Department of Pathology, Stanford University School of Medicine, Stanford, California 94305, USA.
J Neurosci. 2010 Dec 15;30(50):16959-69. doi: 10.1523/JNEUROSCI.1807-10.2010.
Mutations in leucine-rich repeat kinase 2 (LRRK2) are linked to familial as well as sporadic forms of Parkinson's disease (PD), a neurodegenerative disease characterized by dysfunction and degeneration of dopaminergic and other types of neurons. The molecular and cellular mechanisms underlying LRRK2 action remain poorly defined. Here, we show that LRRK2 controls synaptic morphogenesis at the Drosophila neuromuscular junction. Loss of Drosophila LRRK2 results in synaptic overgrowth, whereas overexpression of Drosophila LRRK or human LRRK2 has opposite effects. Alteration of LRRK2 activity also affects neurotransmission. LRRK2 exerts its effects on synaptic morphology by interacting with distinct downstream effectors at the presynaptic and postsynaptic compartments. At the postsynapse, LRRK2 interacts with the previously characterized substrate 4E-BP, an inhibitor of protein synthesis. At the presynapse, LRRK2 phosphorylates and negatively regulates the microtubule (MT)-binding protein Futsch. These results implicate synaptic dysfunction caused by deregulated protein synthesis and aberrant MT dynamics in LRRK2 pathogenesis and offer a new paradigm for understanding and ultimately treating PD.

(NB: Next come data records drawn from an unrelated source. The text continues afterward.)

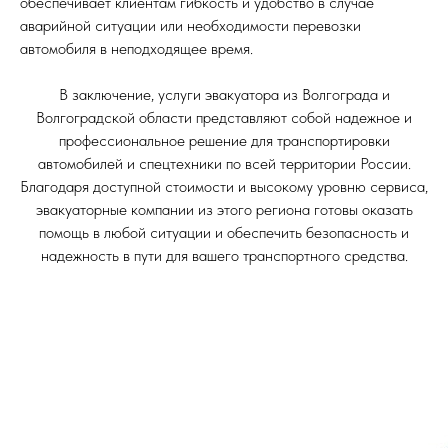
обеспечивает клиентам гибкость и удобство в случае
аварийной ситуации или необходимости перевозки
автомобиля в неподходящее время.
В заключение, услуги эвакуатора из Волгограда и
Волгоградской области представляют собой надежное и
профессиональное решение для транспортировки
автомобилей и спецтехники по всей территории России.
Благодаря доступной стоимости и высокому уровню сервиса,
эвакуаторные компании из этого региона готовы оказать
помощь в любой ситуации и обеспечить безопасность и
надежность в пути для вашего транспортного средства.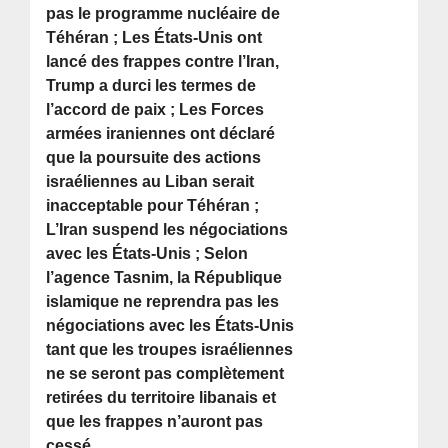
pas le programme nucléaire de
Téhéran ; Les États-Unis ont
lancé des frappes contre l’Iran,
Trump a durci les termes de
l’accord de paix ; Les Forces
armées iraniennes ont déclaré
que la poursuite des actions
israéliennes au Liban serait
inacceptable pour Téhéran ;
L’Iran suspend les négociations
avec les États-Unis ; Selon
l’agence Tasnim, la République
islamique ne reprendra pas les
négociations avec les États-Unis
tant que les troupes israéliennes
ne se seront pas complètement
retirées du territoire libanais et
que les frappes n’auront pas
cessé.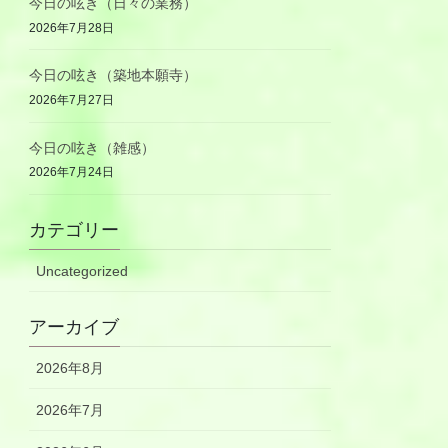
今日の呟き（日々の業務）
2026年7月28日
今日の呟き（築地本願寺）
2026年7月27日
今日の呟き（雑感）
2026年7月24日
カテゴリー
Uncategorized
アーカイブ
2026年8月
2026年7月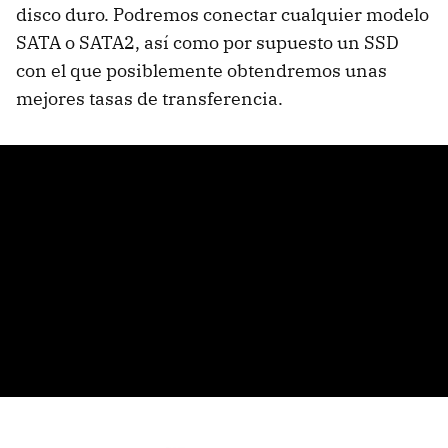
disco duro. Podremos conectar cualquier modelo
SATA
o SATA2, así como por supuesto un
SSD
con el que posiblemente obtendremos unas
mejores tasas de transferencia.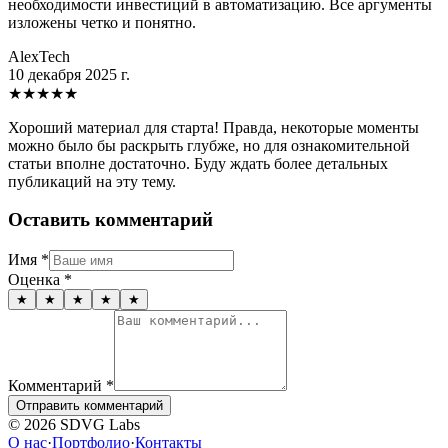
необходимости инвестиций в автоматизацию. Все аргументы
изложены четко и понятно.
AlexTech
10 декабря 2025 г.
★
★
★
★
★
Хороший материал для старта! Правда, некоторые моменты
можно было бы раскрыть глубже, но для ознакомительной
статьи вполне достаточно. Буду ждать более детальных
публикаций на эту тему.
Оставить комментарий
Имя
*
Оценка
*
★
★
★
★
★
Комментарий
*
Отправить комментарий
© 2026 SDVG Labs
О нас
·
Портфолио
·
Контакты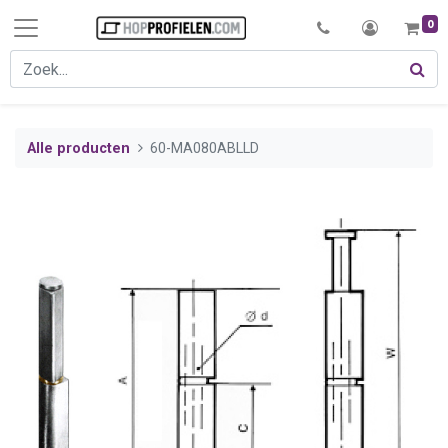
0
Alle producten
60-MA080ABLLD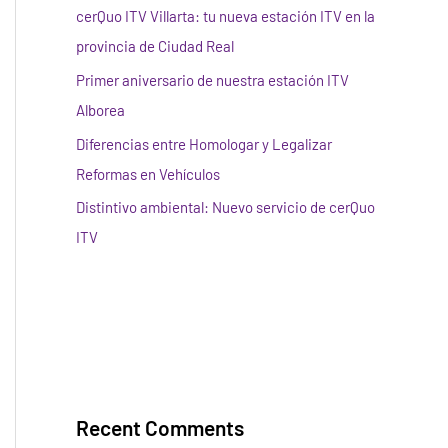
cerQuo ITV Villarta: tu nueva estación ITV en la
provincia de Ciudad Real
Primer aniversario de nuestra estación ITV
Alborea
Diferencias entre Homologar y Legalizar
Reformas en Vehículos
Distintivo ambiental: Nuevo servicio de cerQuo
ITV
Recent Comments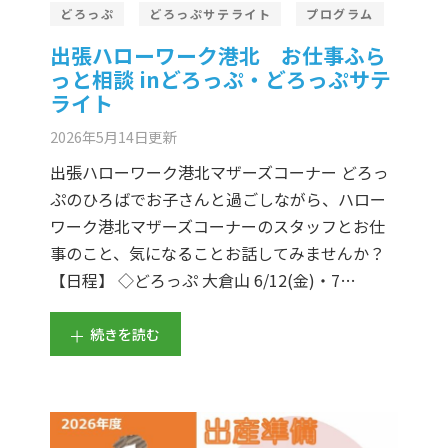
どろっぷ
どろっぷサテライト
プログラム
出張ハローワーク港北 お仕事ふら
っと相談 inどろっぷ・どろっぷサテ
ライト
2026年5月14日
更新
出張ハローワーク港北マザーズコーナー どろっ
ぷのひろばでお子さんと過ごしながら、ハロー
ワーク港北マザーズコーナーのスタッフとお仕
事のこと、気になることお話してみませんか？
【日程】 ◇どろっぷ 大倉山 6/12(金)・7…
続きを読む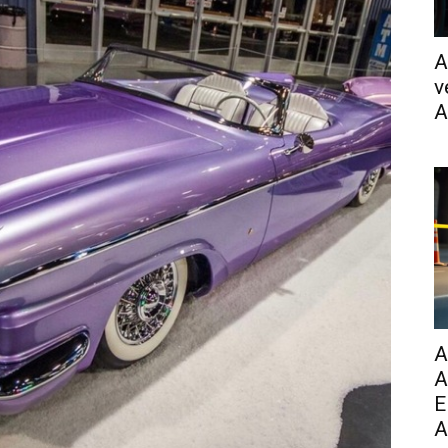
A
v
A
A
A
E
A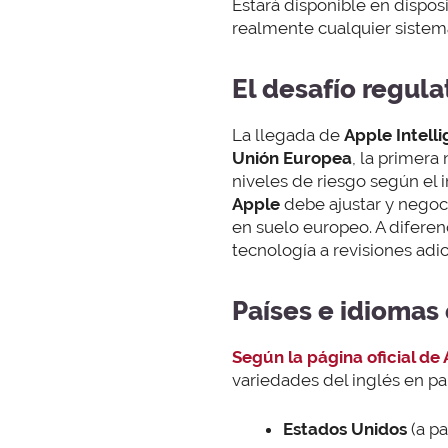
Estará disponible en dispos
realmente cualquier sistema
El desafío regula
La llegada de
Apple Intell
Unión Europea
, la primera
niveles de riesgo según el 
Apple
debe ajustar y negoci
en suelo europeo. A diferen
tecnología a revisiones adi
Países e idiomas 
Según la página oficial de
variedades del inglés en p
Estados Unidos
(a pa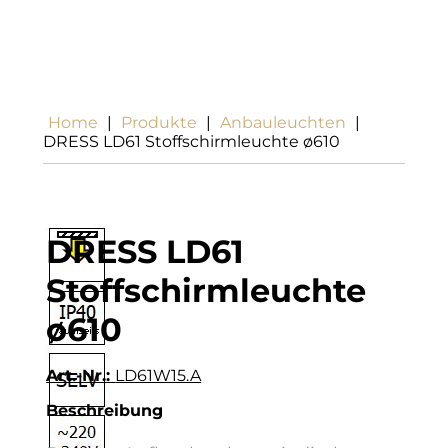
Home
|
Produkte
|
Anbauleuchten
|
DRESS LD61 Stoffschirmleuchte ø610
DRESS LD61
Stoffschirmleuchte
ø610
Art.-Nr.:
LD61W15.A
Beschreibung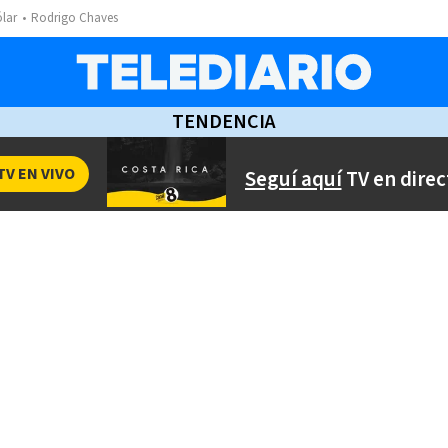
ólar
Rodrigo Chaves
TENDENCIA
TV EN VIVO
Seguí aquí
TV en direc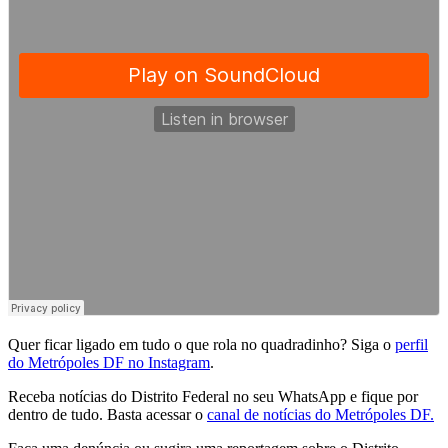
Quer ficar ligado em tudo o que rola no quadradinho? Siga o
perfil
do Metrópoles DF no Instagram
.
Receba notícias do Distrito Federal no seu WhatsApp e fique por
dentro de tudo. Basta acessar o
canal de notícias do Metrópoles DF.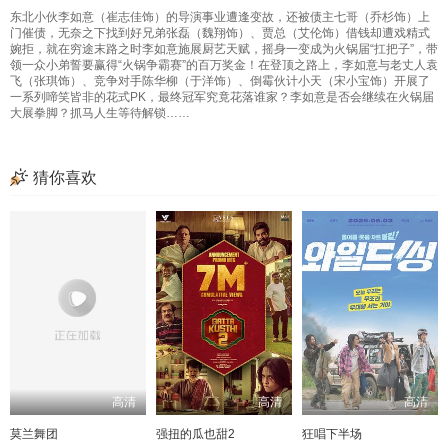
东北小伙李如意（崔志佳饰）的导演事业遭逢变故，还被债主七哥（乔杉饰）上
门催债，无奈之下找到好兄弟张磊（魏翔饰）、贾总（艾伦饰）借钱却遭戏精式
婉拒，就在穷途末路之时李如意施展厨艺天赋，摇身一变成为火锅届“扛把子”，带
领一众小弟誓要赢得“火锅争霸赛”的百万奖金！在登顶之路上，李如意与老丈人袁
飞（张琪饰）、竞争对手陈华柳（于洋饰）、倒霉伙计小天（宋小宝饰）开展了
一系列啼笑皆非的花式PK，最终冠军究竟花落谁家？李如意是否会继续在火锅届
大展拳脚？抓马人生等待解锁……
猜你喜欢
高清
高清
高清
莫兰舞团
强扭的瓜也甜2
狂唱下半场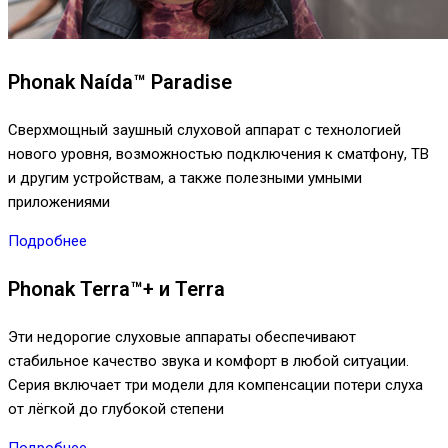
Phonak Naída™ Paradise
Сверхмощный заушный слуховой аппарат с технологией
нового уровня, возможностью подключения к сматфону, ТВ
и другим устройствам, а также полезными умными
приложениями
Подробнее
Phonak Terra™+ и Terra
Эти недорогие слуховые аппараты обеспечивают
стабильное качество звука и комфорт в любой ситуации.
Серия включает три модели для компенсации потери слуха
от лёгкой до глубокой степени
Подробнее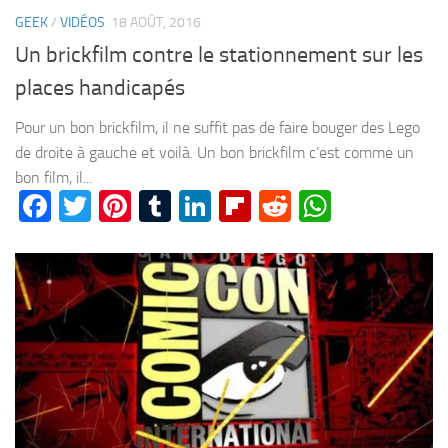
GEEK
/
VIDÉOS
18 AOÛT, 2016
Un brickfilm contre le stationnement sur les
places handicapés
Pour un bon brickfilm, il ne suffit pas de faire bouger des Lego
de droite à gauche et voilà. Un bon brickfilm c’est comme un
bon film, il...
Facebook
Twitter
Pinterest
Tumblr
LinkedIn
Flipboard
Reddit
WhatsA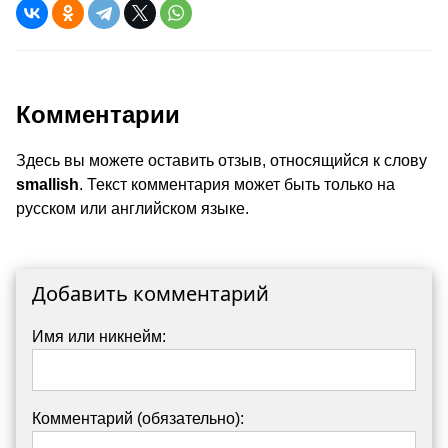
Комментарии
Здесь вы можете оставить отзыв, относящийся к слову
smallish
. Текст комментария может быть только на
русском или английском языке.
Добавить комментарий
Имя или никнейм:
Комментарий (обязательно):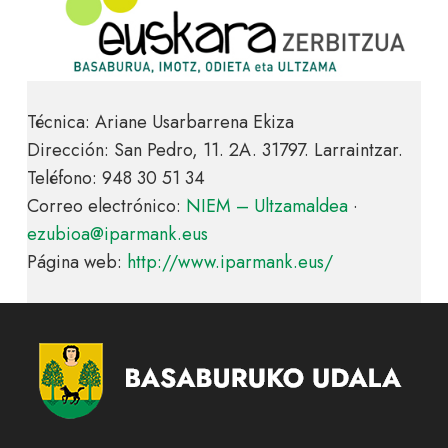
Técnica: Ariane Usarbarrena Ekiza
Dirección: San Pedro, 11. 2A. 31797. Larraintzar.
Teléfono: 948 30 51 34
Correo electrónico:
NIEM – Ultzamaldea
·
ezubioa@iparmank.eus
Página web:
http://www.iparmank.eus/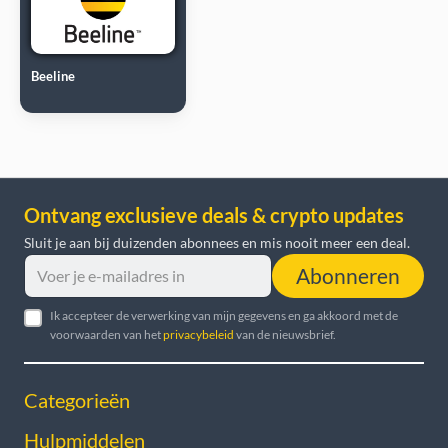
Beeline
Ontvang exclusieve deals & crypto updates
Sluit je aan bij duizenden abonnees en mis nooit meer een deal.
Abonneren
Ik accepteer de verwerking van mijn gegevens en ga akkoord met de
voorwaarden van het
privacybeleid
van de nieuwsbrief.
Categorieën
Hulpmiddelen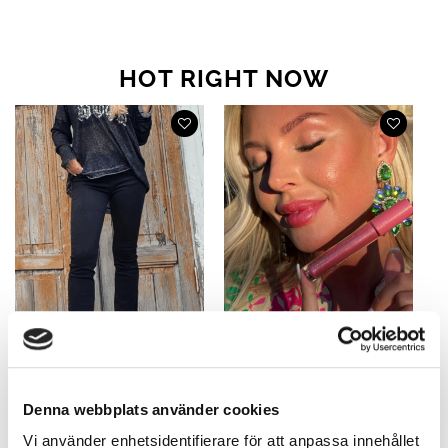
HOT RIGHT NOW
Denna webbplats använder cookies
Monique Utsvängda Jeans
Favvo Lip Gloss Candy Pink
Svarta
Vi använder enhetsidentifierare för att anpassa innehållet
199
kr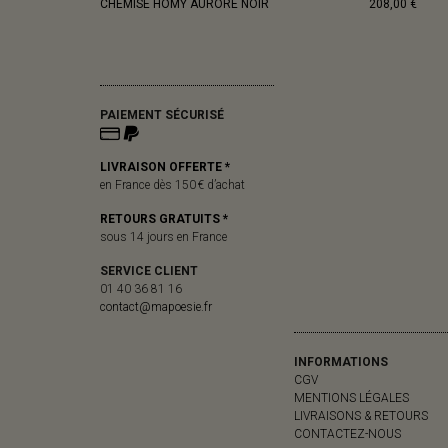
CHEMISE HOMY AURORE NOIR
208,00 €
PAIEMENT SÉCURISÉ
LIVRAISON OFFERTE *
en France dès 150 € d’achat
RETOURS GRATUITS *
sous 14 jours en France
SERVICE CLIENT
01 40 36 81 16
contact@mapoesie.fr
INFORMATIONS
CGV
MENTIONS LÉGALES
LIVRAISONS & RETOURS
CONTACTEZ-NOUS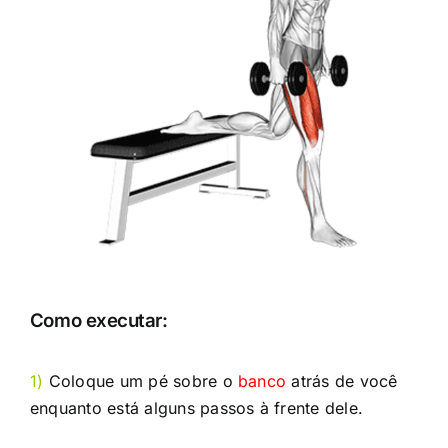
Como executar:
1)
Coloque um pé sobre o
banco
atrás de você
enquanto está alguns passos à frente dele.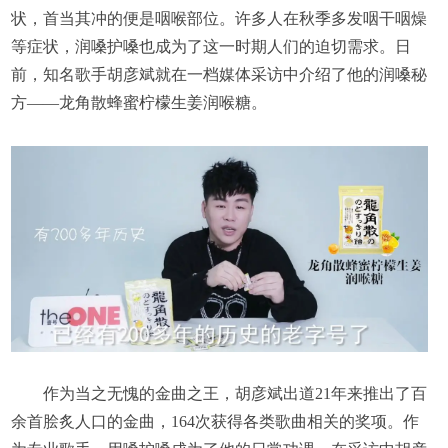
状，首当其冲的便是咽喉部位。许多人在秋季多发咽干咽燥
等症状，润嗓护嗓也成为了这一时期人们的迫切需求。日
前，知名歌手胡彦斌就在一档媒体采访中介绍了他的润嗓秘
方——龙角散蜂蜜柠檬生姜润喉糖。
作为当之无愧的金曲之王，胡彦斌出道21年来推出了百
余首脍炙人口的金曲，164次获得各类歌曲相关的奖项。作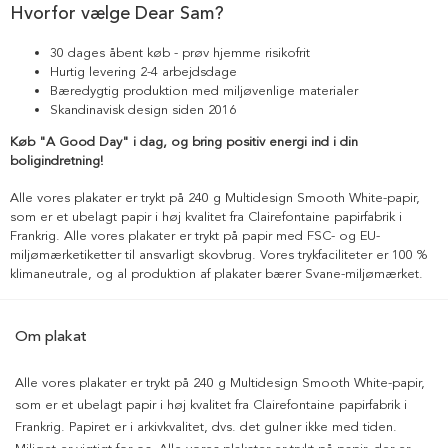
Hvorfor vælge Dear Sam?
30 dages åbent køb - prøv hjemme risikofrit
Hurtig levering 2-4 arbejdsdage
Bæredygtig produktion med miljøvenlige materialer
Skandinavisk design siden 2016
Køb "A Good Day" i dag, og bring positiv energi ind i din
boligindretning!
Alle vores plakater er trykt på 240 g Multidesign Smooth White-papir,
som er et ubelagt papir i høj kvalitet fra Clairefontaine papirfabrik i
Frankrig. Alle vores plakater er trykt på papir med FSC- og EU-
miljømærketiketter til ansvarligt skovbrug. Vores trykfaciliteter er 100 %
klimaneutrale, og al produktion af plakater bærer Svane-miljømærket.
Om plakat
Alle vores plakater er trykt på 240 g Multidesign Smooth White-papir,
som er et ubelagt papir i høj kvalitet fra Clairefontaine papirfabrik i
Frankrig. Papiret er i arkivkvalitet, dvs. det gulner ikke med tiden.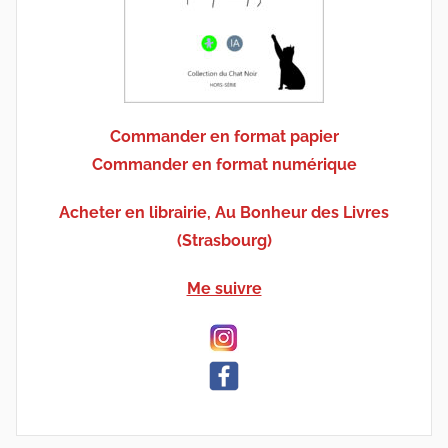
Commander en format papier
Commander en format numérique
Acheter en librairie, Au Bonheur des Livres
(Strasbourg)
Me suivre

富含亮氨酸重复激酶 2 (LRRK2) 的突变与家族性和散发性帕金森病 (PD) 有关,PD 是一种神经退行性疾病,其特征是多巴胺能神经元和其他类型神经元的功能障碍和退化。LRRK2 作用的分子和细胞机制仍未得到很好的定义。在这里,我们表明 LRRK2 控制果蝇肌肉神经接点的突触形态发生。果蝇 LRRK2 的缺失导致突触过度生长,而果蝇 LRRK 或人 LRRK2 的过表达则具有相反的效果。LRRK2 活性的改变也会影响神经传递。LRRK2 通过与突触前和突触后区的不同下游效应物相互作用,对突触形态产生影响。在突触后,LRRK2 与先前表征的底物 4E-BP 相互作用,4E-BP 是蛋白质合成的抑制剂。在突触前,LRRK2 磷酸化并负调控微管 (MT)-结合蛋白 Futsch。这些结果表明,由蛋白质合成失调和异常的 MT 动力学引起的突触功能障碍在 LRRK2 的发病机制中起作用,并为理解和最终治疗 PD 提供了一个新的范例。